If the enterprise were a cooperative run by the workers, the product would be sold for the same price and thus the same profit would be achieved, but distributed equitably. Many people must be poor for one person to be rich, because the private profit of a few is taken from the underpayment of work to the many.
The modern working person has faced a lifetime of the most sophisticated propaganda, and the task of undoing it in ourselves and for others should not be under-estimated. Millions of people, nonetheless, have done it and more are doing it. The continuing stagnation, erosion of social protections, promise of more austerity and the looming environmental catastrophe of global warming are bound to open more eyes. Many more eyes will need to be opened, with a concomitant willingness to struggle and organize, if a better world is to be created. A “counter-hegemony” is necessary: We provide our own leaders or they won’t be provided at all.

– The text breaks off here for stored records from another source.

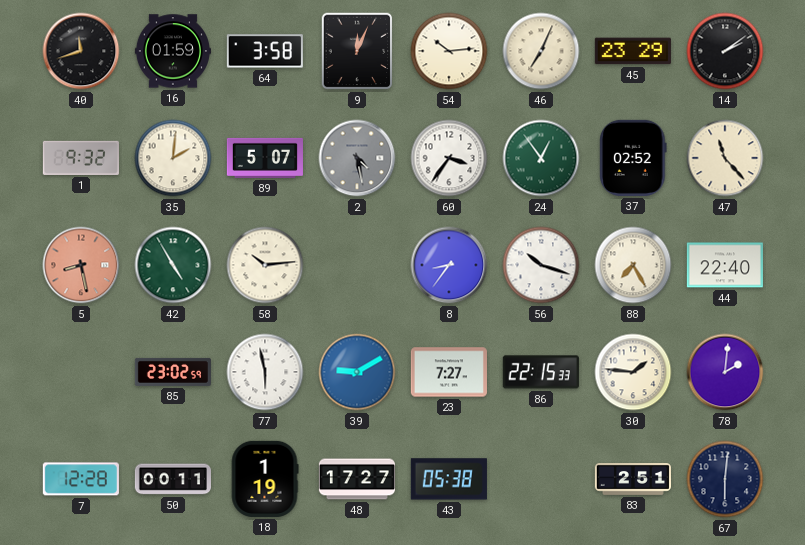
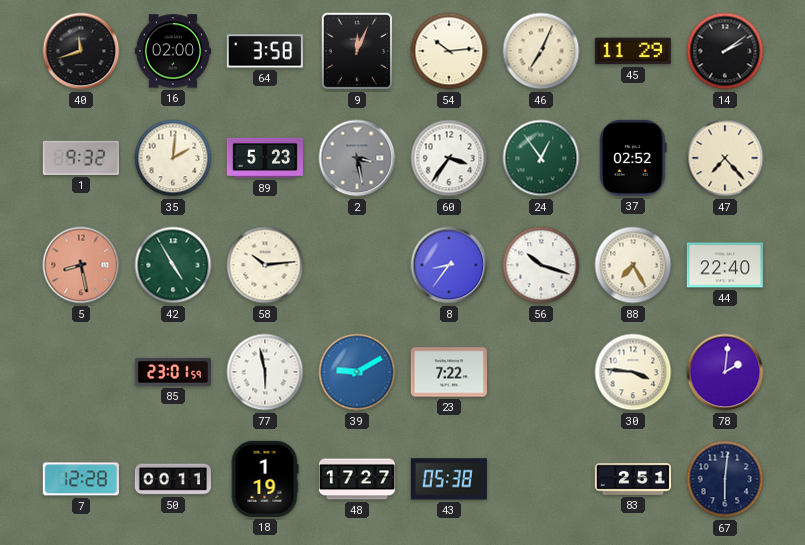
16: 01:59 -> 02:00
45: 23:29 -> 11:29
89: 5:07 -> 5:23
2: 4:28 -> 3:28
47: 11:23 -> 7:23
85: 23:02 -> 23:01
23: 7:27 -> 7:22
86: 22:15 -> none
30: 1:46 -> 3:46
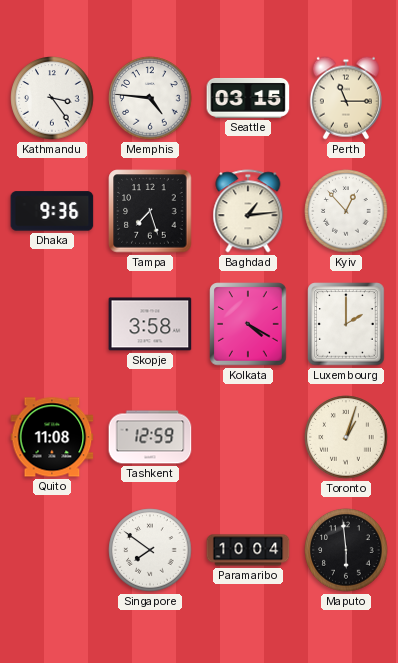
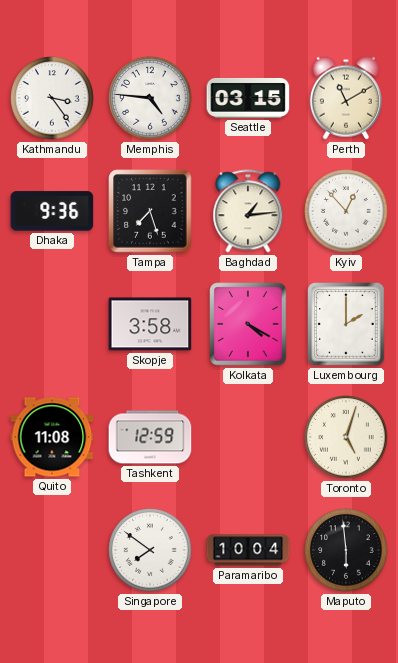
Perth: 11:15 -> 11:10
Toronto: 1:03 -> 5:03
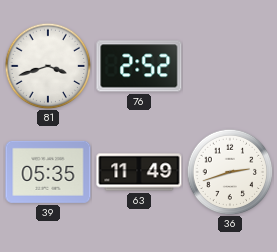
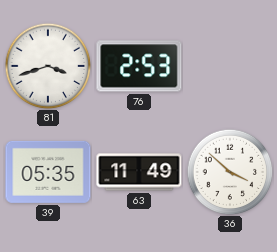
76: 2:52 -> 2:53
36: 2:42 -> 3:52
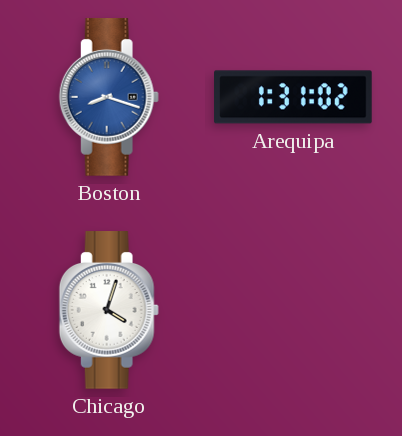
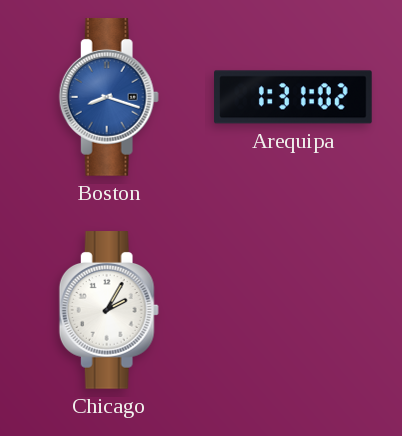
Chicago: 4:03 -> 2:05
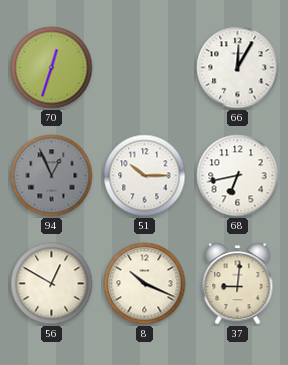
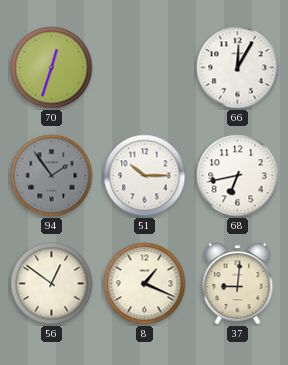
94: 12:56 -> 1:54
56: 12:50 -> 12:51
8: 10:19 -> 1:19
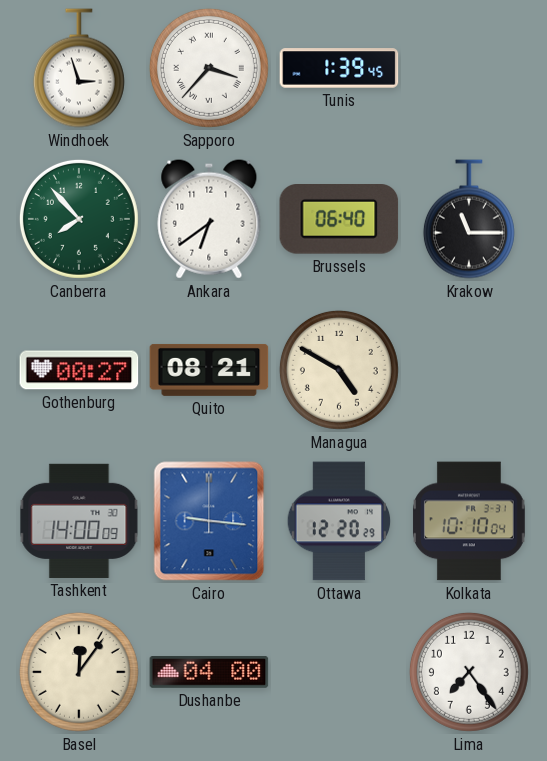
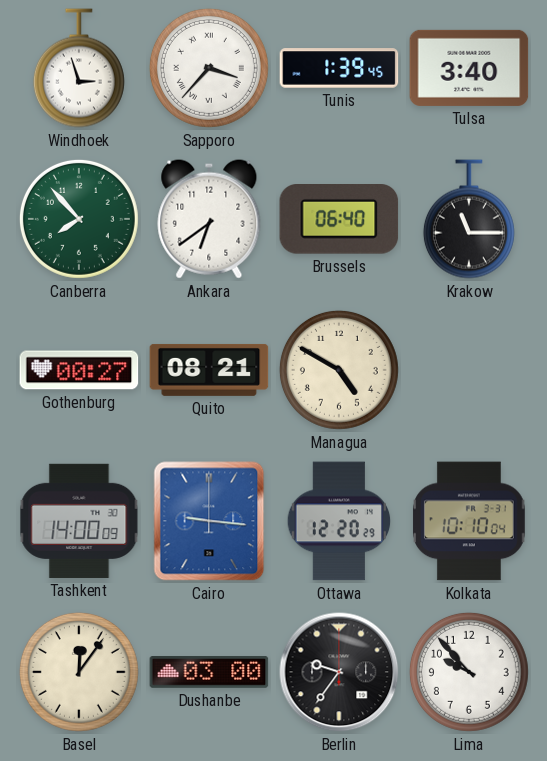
Tulsa: none -> 3:40
Dushanbe: 04:00 -> 03:00
Berlin: none -> 9:36
Lima: 7:24 -> 9:53
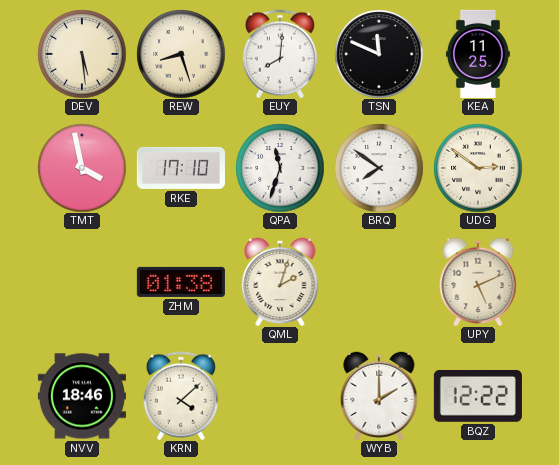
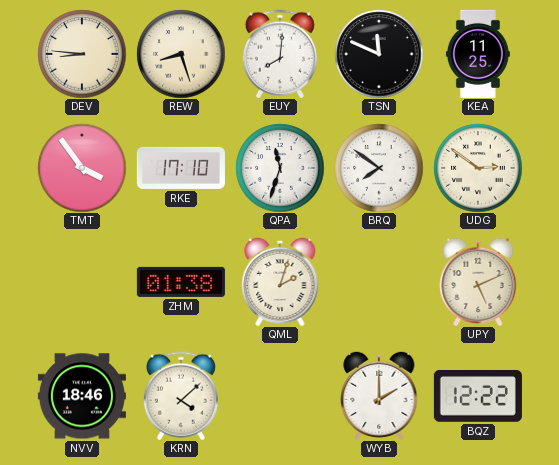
DEV: 5:29 -> 8:46
TMT: 3:58 -> 3:54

Or, to put it another way, we have to believe that a better world is not only possible but can be created. Once a sufficient portion of society comes to believes in this, then belief in, or resignation to, capitalist exploitation goes the way of trembling at the feet of monarchs. A belief in ourselves, that cooperation rather than dog-eat-dog competition is the route to a stable economy with enough for all, becomes a new material force.